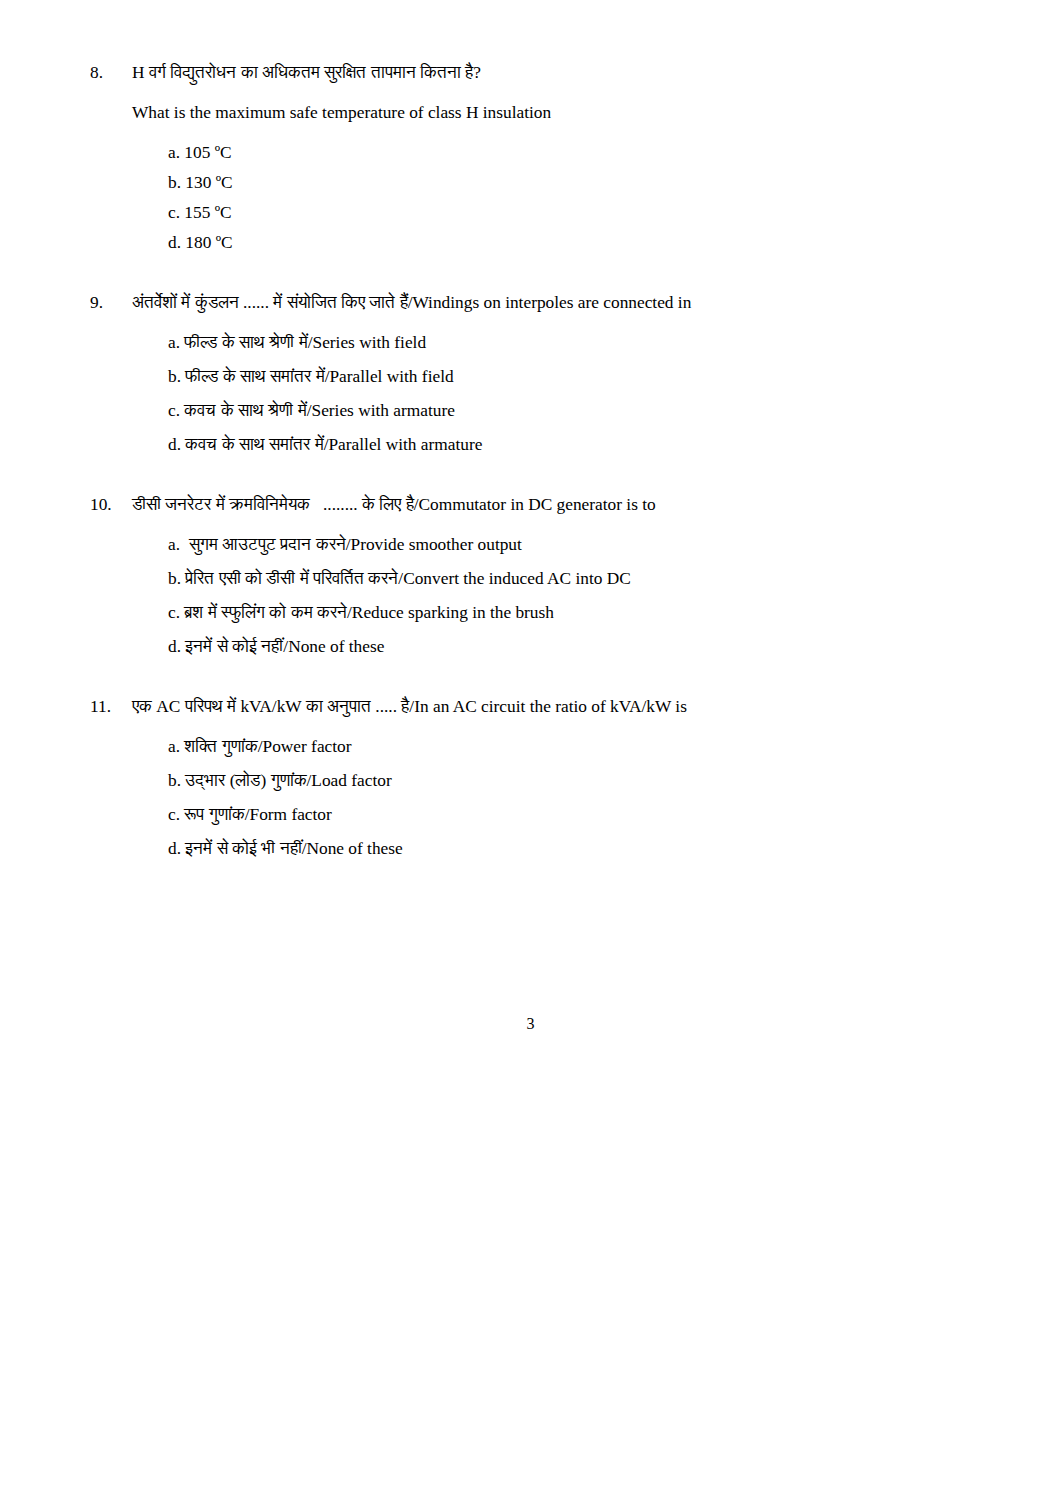8.
H वर्ग विद्युतरोधन का अधिकतम सुरक्षित तापमान कितना है?
What is the maximum safe temperature of class H insulation
a. 105 ºC
b. 130 ºC
c. 155 ºC
d. 180 ºC
9.
अंतर्वेशों में कुंडलन ...... में संयोजित किए जाते हैं/Windings on interpoles are connected in
a. फील्ड के साथ श्रेणी में/Series with field
b. फील्ड के साथ समांतर में/Parallel with field
c. कवच के साथ श्रेणी में/Series with armature
d. कवच के साथ समांतर में/Parallel with armature
10.
डीसी जनरेटर में क्रमविनिमेयक ........ के लिए है/Commutator in DC generator is to
a. सुगम आउटपुट प्रदान करने/Provide smoother output
b. प्रेरित एसी को डीसी में परिवर्तित करने/Convert the induced AC into DC
c. ब्रश में स्फुलिंग को कम करने/Reduce sparking in the brush
d. इनमें से कोई नहीं/None of these
11.
एक AC परिपथ में kVA/kW का अनुपात ..... है/In an AC circuit the ratio of kVA/kW is
a. शक्ति गुणांक/Power factor
b. उद्भार (लोड) गुणांक/Load factor
c. रूप गुणांक/Form factor
d. इनमें से कोई भी नहीं/None of these
3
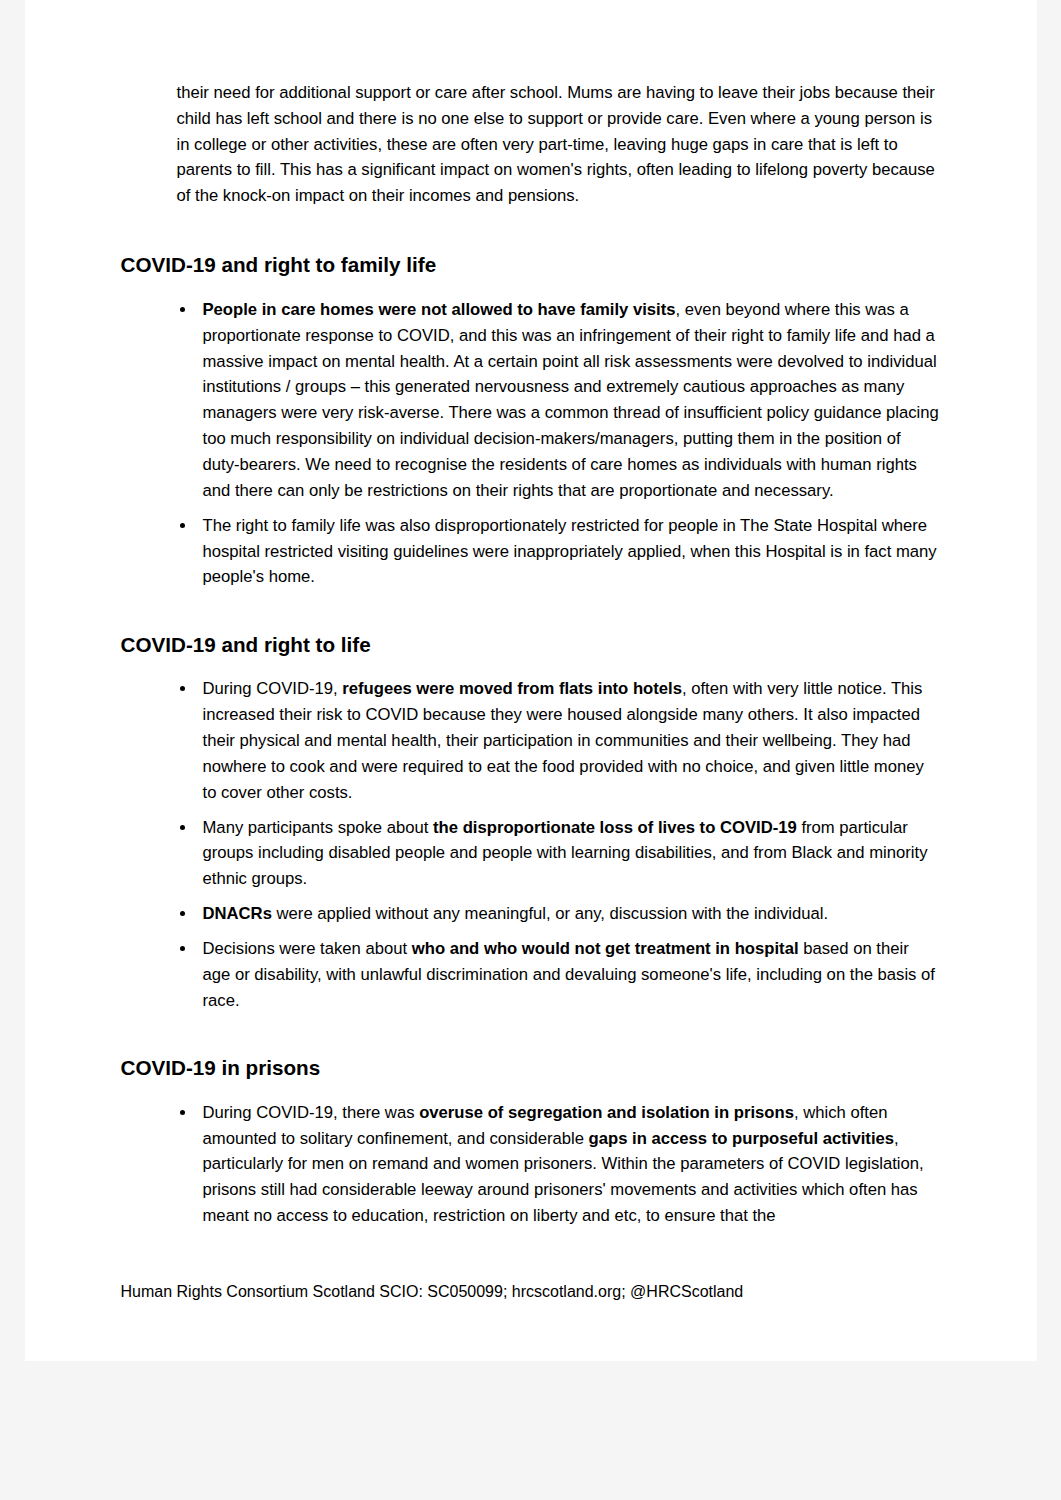their need for additional support or care after school. Mums are having to leave their jobs because their child has left school and there is no one else to support or provide care. Even where a young person is in college or other activities, these are often very part-time, leaving huge gaps in care that is left to parents to fill. This has a significant impact on women's rights, often leading to lifelong poverty because of the knock-on impact on their incomes and pensions.
COVID-19 and right to family life
People in care homes were not allowed to have family visits, even beyond where this was a proportionate response to COVID, and this was an infringement of their right to family life and had a massive impact on mental health. At a certain point all risk assessments were devolved to individual institutions / groups – this generated nervousness and extremely cautious approaches as many managers were very risk-averse. There was a common thread of insufficient policy guidance placing too much responsibility on individual decision-makers/managers, putting them in the position of duty-bearers. We need to recognise the residents of care homes as individuals with human rights and there can only be restrictions on their rights that are proportionate and necessary.
The right to family life was also disproportionately restricted for people in The State Hospital where hospital restricted visiting guidelines were inappropriately applied, when this Hospital is in fact many people's home.
COVID-19 and right to life
During COVID-19, refugees were moved from flats into hotels, often with very little notice. This increased their risk to COVID because they were housed alongside many others. It also impacted their physical and mental health, their participation in communities and their wellbeing. They had nowhere to cook and were required to eat the food provided with no choice, and given little money to cover other costs.
Many participants spoke about the disproportionate loss of lives to COVID-19 from particular groups including disabled people and people with learning disabilities, and from Black and minority ethnic groups.
DNACRs were applied without any meaningful, or any, discussion with the individual.
Decisions were taken about who and who would not get treatment in hospital based on their age or disability, with unlawful discrimination and devaluing someone's life, including on the basis of race.
COVID-19 in prisons
During COVID-19, there was overuse of segregation and isolation in prisons, which often amounted to solitary confinement, and considerable gaps in access to purposeful activities, particularly for men on remand and women prisoners. Within the parameters of COVID legislation, prisons still had considerable leeway around prisoners' movements and activities which often has meant no access to education, restriction on liberty and etc, to ensure that the
Human Rights Consortium Scotland SCIO: SC050099; hrcscotland.org; @HRCScotland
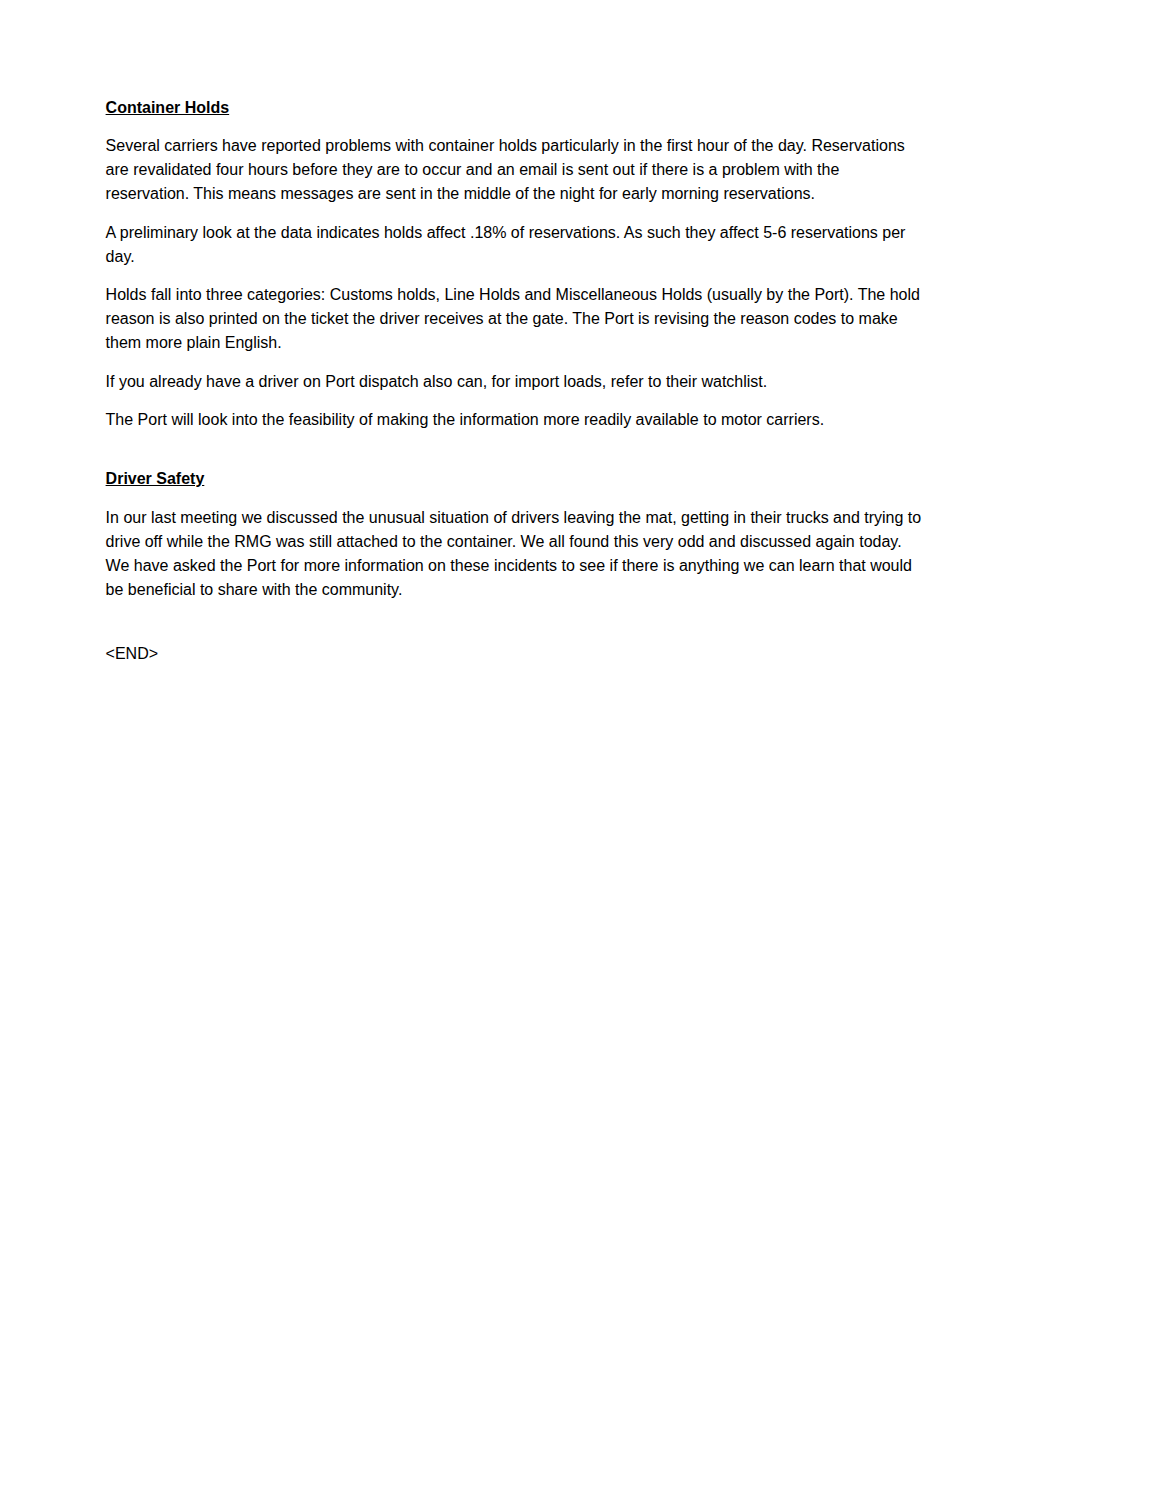Container Holds
Several carriers have reported problems with container holds particularly in the first hour of the day. Reservations are revalidated four hours before they are to occur and an email is sent out if there is a problem with the reservation. This means messages are sent in the middle of the night for early morning reservations.
A preliminary look at the data indicates holds affect .18% of reservations. As such they affect 5-6 reservations per day.
Holds fall into three categories: Customs holds, Line Holds and Miscellaneous Holds (usually by the Port). The hold reason is also printed on the ticket the driver receives at the gate. The Port is revising the reason codes to make them more plain English.
If you already have a driver on Port dispatch also can, for import loads, refer to their watchlist.
The Port will look into the feasibility of making the information more readily available to motor carriers.
Driver Safety
In our last meeting we discussed the unusual situation of drivers leaving the mat, getting in their trucks and trying to drive off while the RMG was still attached to the container. We all found this very odd and discussed again today. We have asked the Port for more information on these incidents to see if there is anything we can learn that would be beneficial to share with the community.
<END>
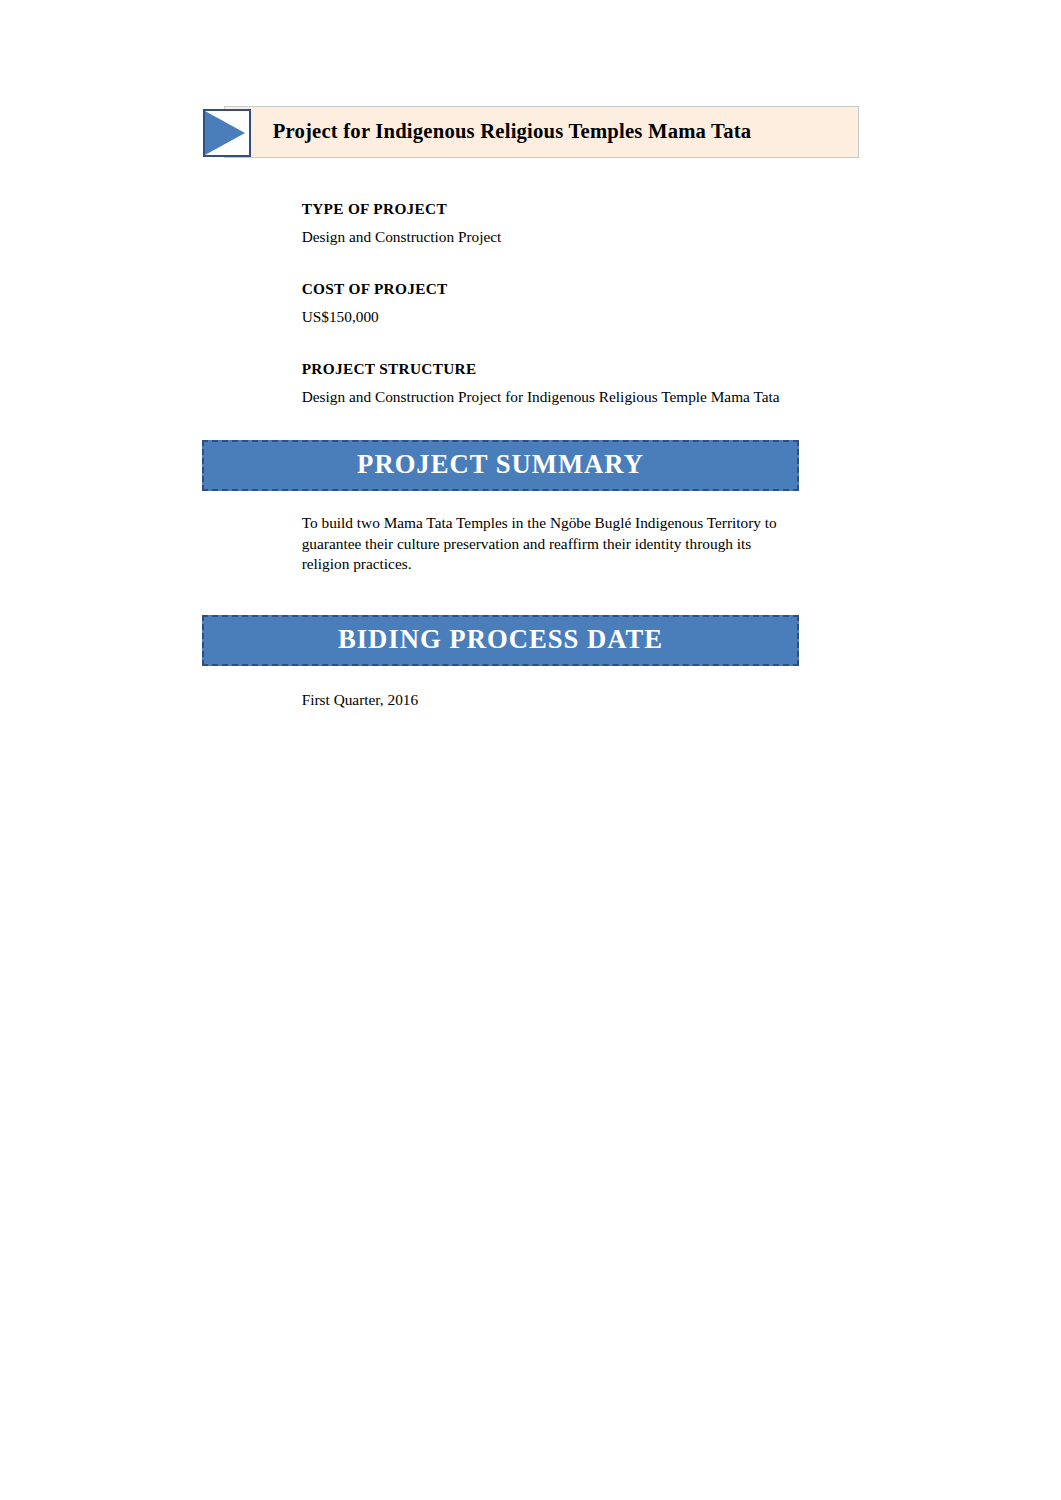Project for Indigenous Religious Temples Mama Tata
TYPE OF PROJECT
Design and Construction Project
COST OF PROJECT
US$150,000
PROJECT STRUCTURE
Design and Construction Project for Indigenous Religious Temple Mama Tata
PROJECT SUMMARY
To build two Mama Tata Temples in the Ngöbe Buglé Indigenous Territory to guarantee their culture preservation and reaffirm their identity through its religion practices.
BIDING PROCESS DATE
First Quarter, 2016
===============
Your instructions: Return the whole of the material above exactly, with no picture carried over.

Problem solution:
8.
H वर्ग विद्युतरोधन का अधिकतम सुरक्षित तापमान कितना है?
What is the maximum safe temperature of class H insulation
a. 105 ºC
b. 130 ºC
c. 155 ºC
d. 180 ºC
9.
अंतर्वेशों में कुंडलन ...... में संयोजित किए जाते हैं/Windings on interpoles are connected in
a. फील्ड के साथ श्रेणी में/Series with field
b. फील्ड के साथ समांतर में/Parallel with field
c. कवच के साथ श्रेणी में/Series with armature
d. कवच के साथ समांतर में/Parallel with armature
10.
डीसी जनरेटर में क्रमविनिमेयक ........ के लिए है/Commutator in DC generator is to
a. सुगम आउटपुट प्रदान करने/Provide smoother output
b. प्रेरित एसी को डीसी में परिवर्तित करने/Convert the induced AC into DC
c. ब्रश में स्फुलिंग को कम करने/Reduce sparking in the brush
d. इनमें से कोई नहीं/None of these
11.
एक AC परिपथ में kVA/kW का अनुपात ..... है/In an AC circuit the ratio of kVA/kW is
a. शक्ति गुणांक/Power factor
b. उद्भार (लोड) गुणांक/Load factor
c. रूप गुणांक/Form factor
d. इनमें से कोई भी नहीं/None of these
3
their need for additional support or care after school. Mums are having to leave their jobs because their child has left school and there is no one else to support or provide care. Even where a young person is in college or other activities, these are often very part-time, leaving huge gaps in care that is left to parents to fill. This has a significant impact on women's rights, often leading to lifelong poverty because of the knock-on impact on their incomes and pensions.
COVID-19 and right to family life
People in care homes were not allowed to have family visits, even beyond where this was a proportionate response to COVID, and this was an infringement of their right to family life and had a massive impact on mental health. At a certain point all risk assessments were devolved to individual institutions / groups – this generated nervousness and extremely cautious approaches as many managers were very risk-averse. There was a common thread of insufficient policy guidance placing too much responsibility on individual decision-makers/managers, putting them in the position of duty-bearers. We need to recognise the residents of care homes as individuals with human rights and there can only be restrictions on their rights that are proportionate and necessary.
The right to family life was also disproportionately restricted for people in The State Hospital where hospital restricted visiting guidelines were inappropriately applied, when this Hospital is in fact many people's home.
COVID-19 and right to life
During COVID-19, refugees were moved from flats into hotels, often with very little notice. This increased their risk to COVID because they were housed alongside many others. It also impacted their physical and mental health, their participation in communities and their wellbeing. They had nowhere to cook and were required to eat the food provided with no choice, and given little money to cover other costs.
Many participants spoke about the disproportionate loss of lives to COVID-19 from particular groups including disabled people and people with learning disabilities, and from Black and minority ethnic groups.
DNACRs were applied without any meaningful, or any, discussion with the individual.
Decisions were taken about who and who would not get treatment in hospital based on their age or disability, with unlawful discrimination and devaluing someone's life, including on the basis of race.
COVID-19 in prisons
During COVID-19, there was overuse of segregation and isolation in prisons, which often amounted to solitary confinement, and considerable gaps in access to purposeful activities, particularly for men on remand and women prisoners. Within the parameters of COVID legislation, prisons still had considerable leeway around prisoners' movements and activities which often has meant no access to education, restriction on liberty and etc, to ensure that the
Human Rights Consortium Scotland SCIO: SC050099; hrcscotland.org; @HRCScotland
Container Holds
Several carriers have reported problems with container holds particularly in the first hour of the day. Reservations are revalidated four hours before they are to occur and an email is sent out if there is a problem with the reservation. This means messages are sent in the middle of the night for early morning reservations.
A preliminary look at the data indicates holds affect .18% of reservations. As such they affect 5-6 reservations per day.
Holds fall into three categories: Customs holds, Line Holds and Miscellaneous Holds (usually by the Port). The hold reason is also printed on the ticket the driver receives at the gate. The Port is revising the reason codes to make them more plain English.
If you already have a driver on Port dispatch also can, for import loads, refer to their watchlist.
The Port will look into the feasibility of making the information more readily available to motor carriers.
Driver Safety
In our last meeting we discussed the unusual situation of drivers leaving the mat, getting in their trucks and trying to drive off while the RMG was still attached to the container. We all found this very odd and discussed again today. We have asked the Port for more information on these incidents to see if there is anything we can learn that would be beneficial to share with the community.
<END>
Project for Indigenous Religious Temples Mama Tata
TYPE OF PROJECT
Design and Construction Project
COST OF PROJECT
US$150,000
PROJECT STRUCTURE
Design and Construction Project for Indigenous Religious Temple Mama Tata
PROJECT SUMMARY
To build two Mama Tata Temples in the Ngöbe Buglé Indigenous Territory to guarantee their culture preservation and reaffirm their identity through its religion practices.
BIDING PROCESS DATE
First Quarter, 2016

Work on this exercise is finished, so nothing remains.